Five9 Reports $125 Million AI Run Rate, New CEO Pushes ‘Humantic’ Vision for CX

Five9 Reports $125 Million AI Run Rate as New CEO Pushes 'Humantic' Vision for CX

When AI automates a contact centre interaction, the budget that paid for the human agent does not disappear. According to new Five9 CEO Amit Mathradas, speaking during his first full earnings call, it gets redirected into software, platform tools, and further AI investment, and the company’s Q1 2026 results give that claim some early weight. Revenue reached $305 million, up 9% year on year, with AI revenue specifically accelerating 68% to an annual run rate exceeding $125 million.

AI Is Not Shrinking the Budget

The most consequential argument Mathradas made was not about product features or competitive moats, but about where the money goes when AI replaces a human agent. He contends that those dollars do not leave the contact centre. Instead, they get reallocated towards software, platform tools, and AI capabilities that increase the overall volume and quality of customer interactions.

“As AI replaces seats, those dollars are not leaving the contact centre,” Mathradas told analysts. “It is actually getting reallocated towards software. And companies are looking to platforms like us that can actually marry voice, digital, and AI and present it in a format where it is all connected under one roof.”

He went further, citing Five9’s internal estimate that the total addressable market for CCaaS plus supporting AI is nearly double the value of the seats that will eventually be displaced, a claim that, if it holds, means the contact centre technology market is about to get considerably larger as automation takes hold.

Seat Counts Still Growing, But the Commercial Model Is Changing

Despite all the talk of AI-driven seat compression, Five9’s actual seat count continues to grow at a rate roughly in line with its 8% CCaaS revenue growth. CFO Bryan Lee confirmed that the company’s backlog of won-but-not-yet-deployed customers contains a large proportion of CCaaS-oriented deals alongside a smaller but rapidly expanding AI component.

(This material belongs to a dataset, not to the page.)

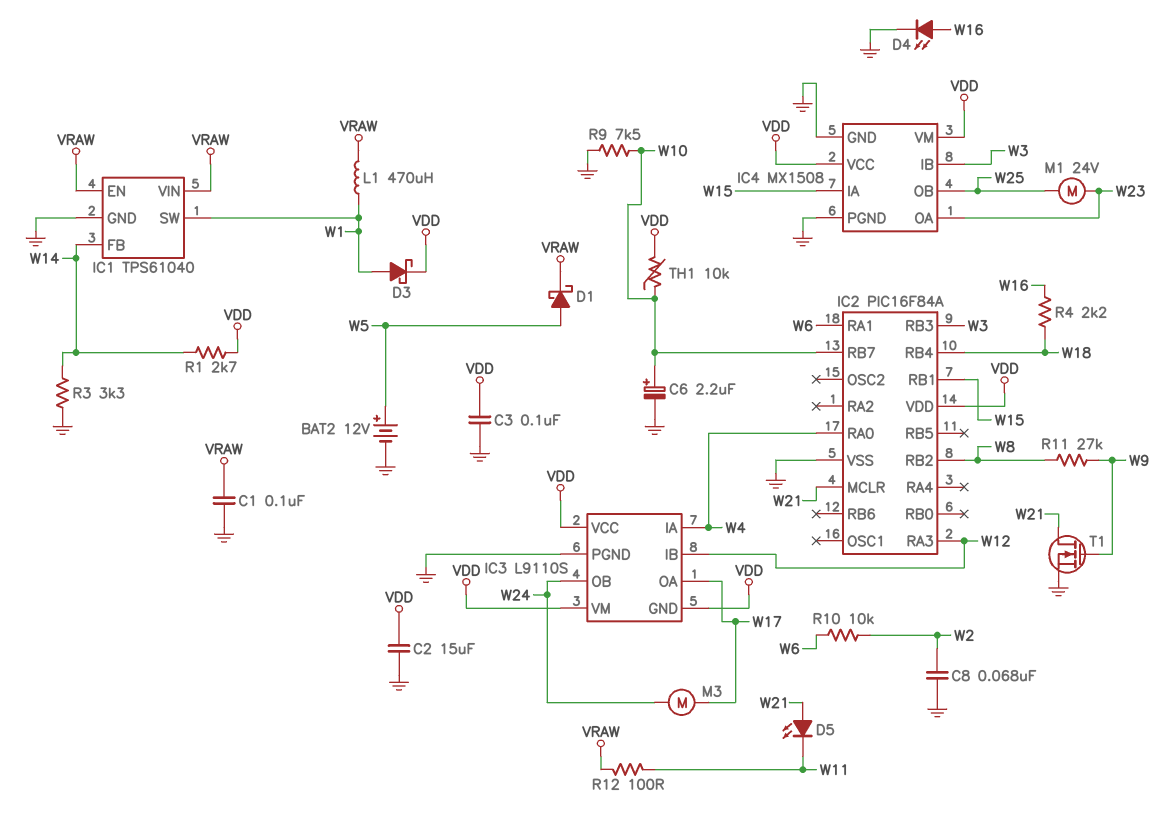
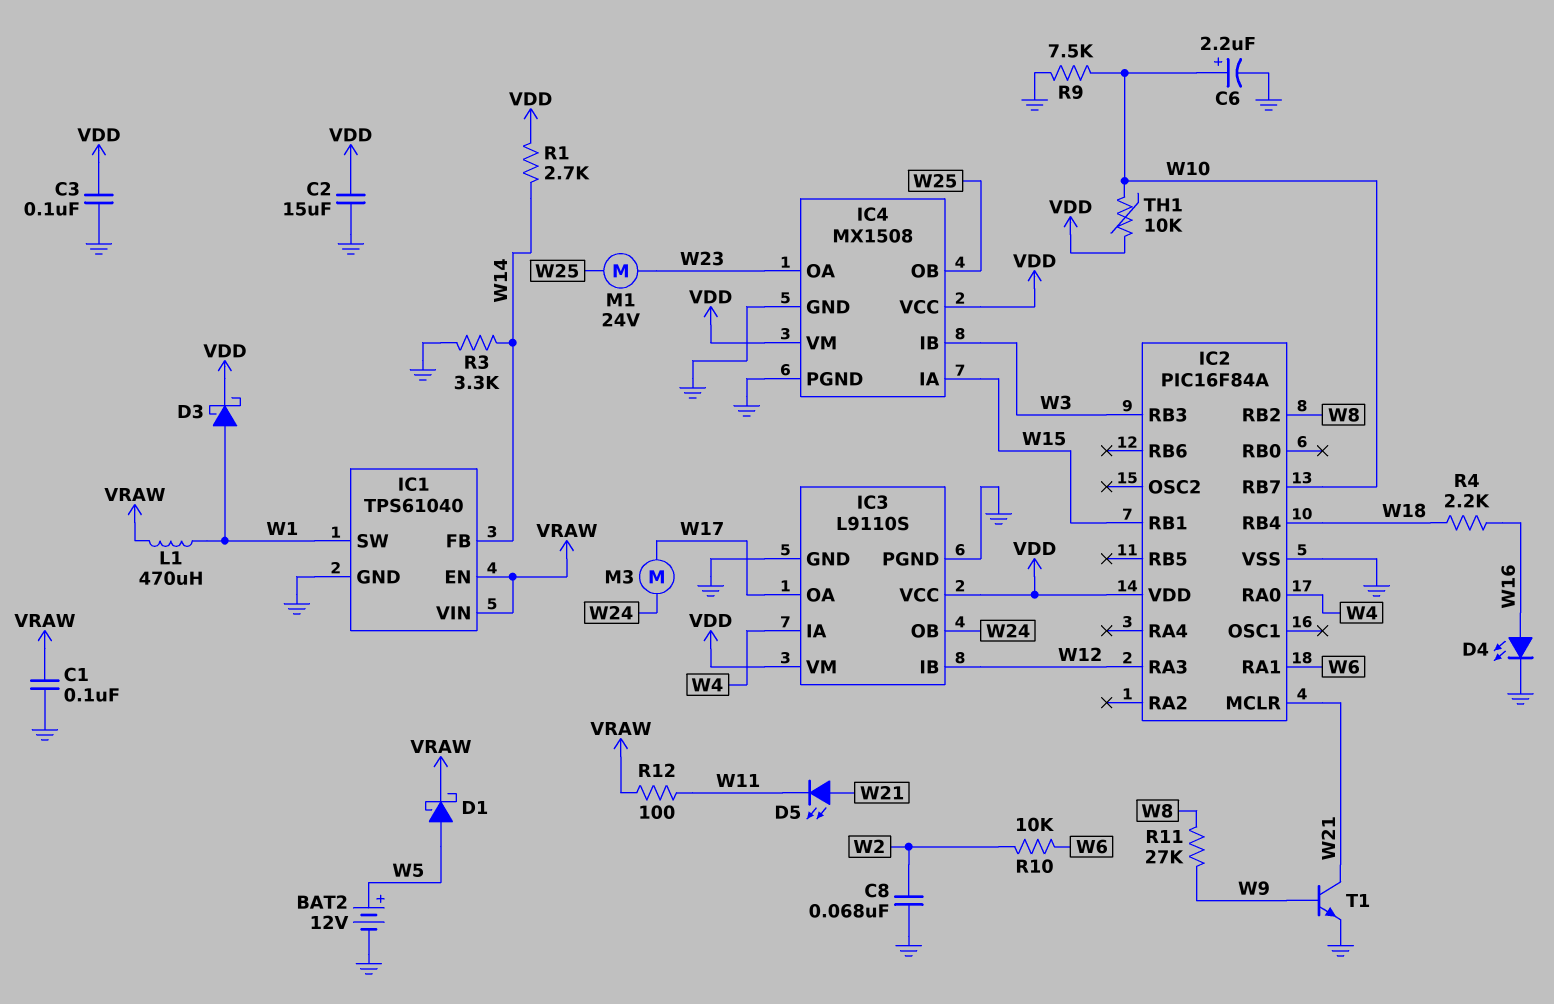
IC3 pin GND: VDD -> GND
T1: NMOS (G W9, D W21, S GND) -> NPN (B W9, C W21, E GND)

What is changing is the commercial structure. Five9 has begun transitioning new logos and renewing customers to a fixed revenue commitment model rather than a per-seat arrangement. The logic is that as seats compress over time, customers can fill the revenue commitment with AI tools and other platform capabilities. Andy Dignan, Five9’s President, noted that customers are signing three- to five-year deals on this basis, which suggests a genuine willingness to invest against a road map rather than just against current headcount.

This mirrors a structural tension playing out across the CCaaS industry. Salesforce launched its own native contact centre offering earlier this year, making the argument that voice, AI, and CRM belong on a single platform. Five9 is making a version of the same argument from the opposite direction, insisting that the contact centre platform, not the CRM, is the natural home for orchestrating AI and human agents together.

The ‘Humantic’ Pitch

Mathradas introduced the term “humantic” to describe Five9’s vision for a future in which human agents monitor and collaborate with AI agents on a single platform, rather than operating alongside disconnected point solutions. The argument is that Agent Assist cannot function unless it runs inside a live conversation, hold time can become a window in which AI agents perform preparatory tasks before a human takes over, and supervisors need a unified view to intervene when an AI agent struggles.

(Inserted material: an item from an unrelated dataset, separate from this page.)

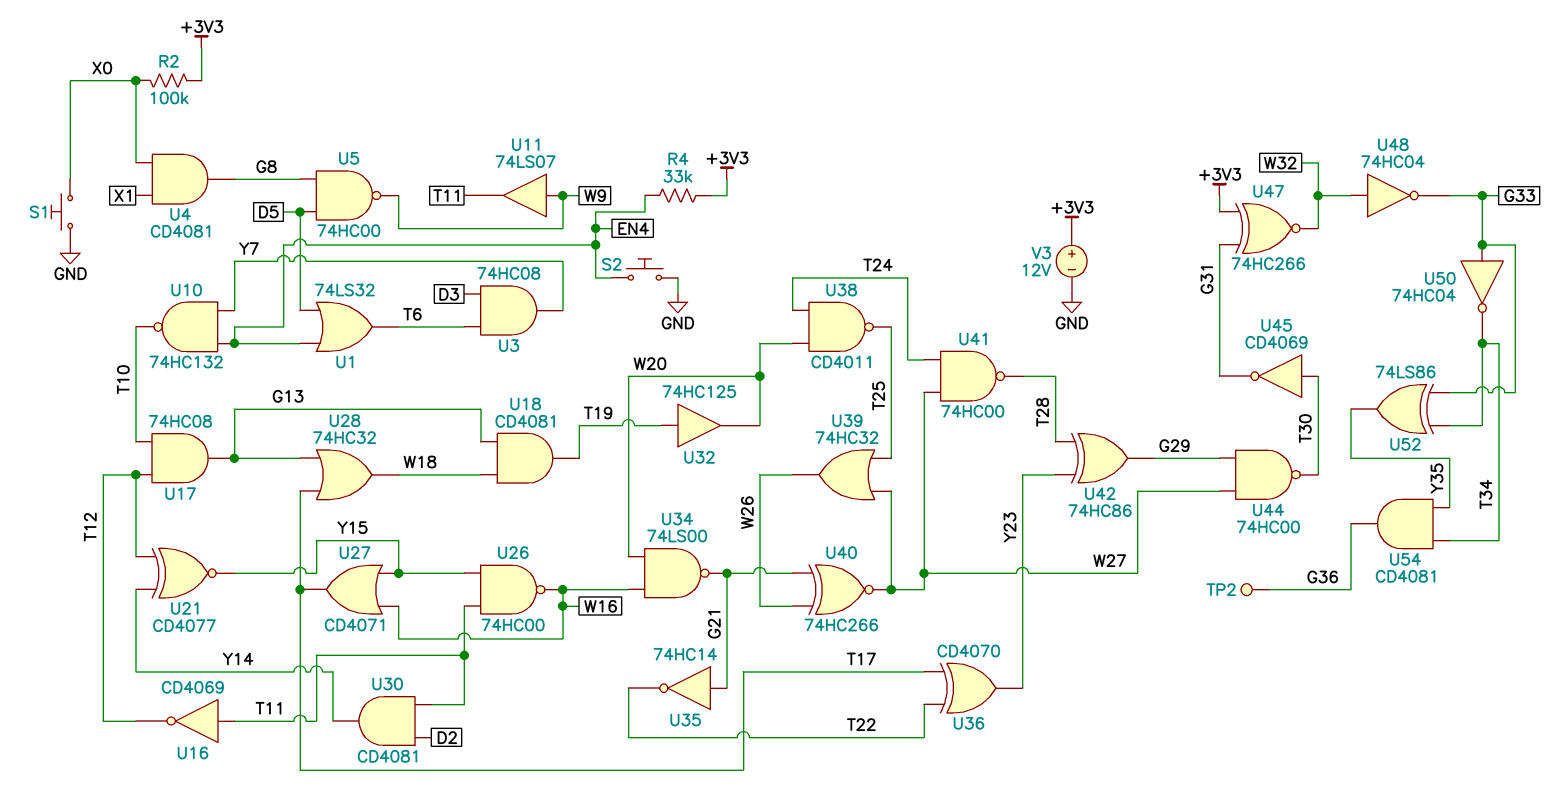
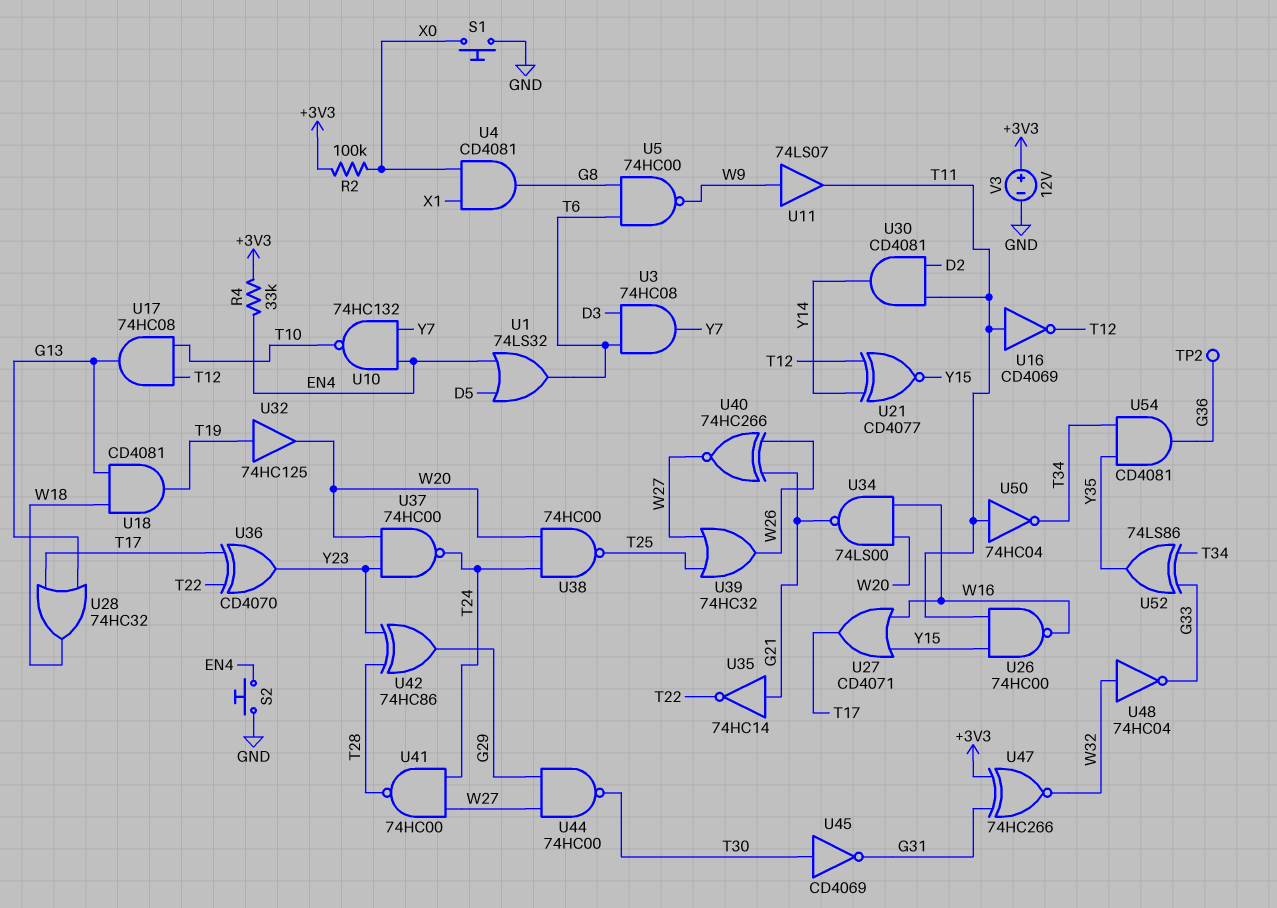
U5: NAND 74HC00 (in D5, in G8, out W9) -> NAND 74HC00 (in G8, in T6, out W9)
U37: none -> NAND 74HC00 (in W20, in Y23, out T24)
U38: NAND CD4011 (in T24, in W20, out T25) -> NAND 74HC00 (in T24, in W20, out T25)
U50: NOT 74HC04 (in G33, out T34) -> NOT 74HC04 (in T11, out T34)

“If an AI agent is stuck on pronouncing Mathradas, my last name, and does it 3 or 4 times, a human can see something go yellow and say, I’m directly stepping into that call and taking it over,” he said. “That cannot happen with point products.”

This is directly relevant to the hundreds of AI start-ups flooding the CX space. Mathradas acknowledged the volume of competition, calling the number of start-ups in voice AI and adjacent categories “mind-boggling,” but argued that enterprise buyers increasingly favour tested, governed solutions over bleeding-edge experiments. Five9’s own Genius AI suite, unveiled at the company’s CX Summit late last year, already spans routing, quality management, and analytics within a unified ecosystem, and the company said new products currently in beta will reach general availability within the next quarter.

On-Prem Customers Are Testing AI First

One of the more interesting threads in the analyst Q&A concerned enterprises still running on-premises contact centre infrastructure. Mathradas said Five9 is seeing an uptick in requests from on-prem customers who want to deploy AI without migrating to the cloud first. The results, he said, have been mixed, because on-prem architectures often lack the data connectivity and integration layers that AI requires to function at its best.

Dignan added that Five9 has developed delivery processes that allow customers to begin using AI capabilities while simultaneously migrating to the cloud, rather than treating migration and AI adoption as sequential projects. For the large installed base of on-prem contact centres worldwide, this “do both at once” approach could prove to be a meaningful differentiator if Five9 can execute it consistently.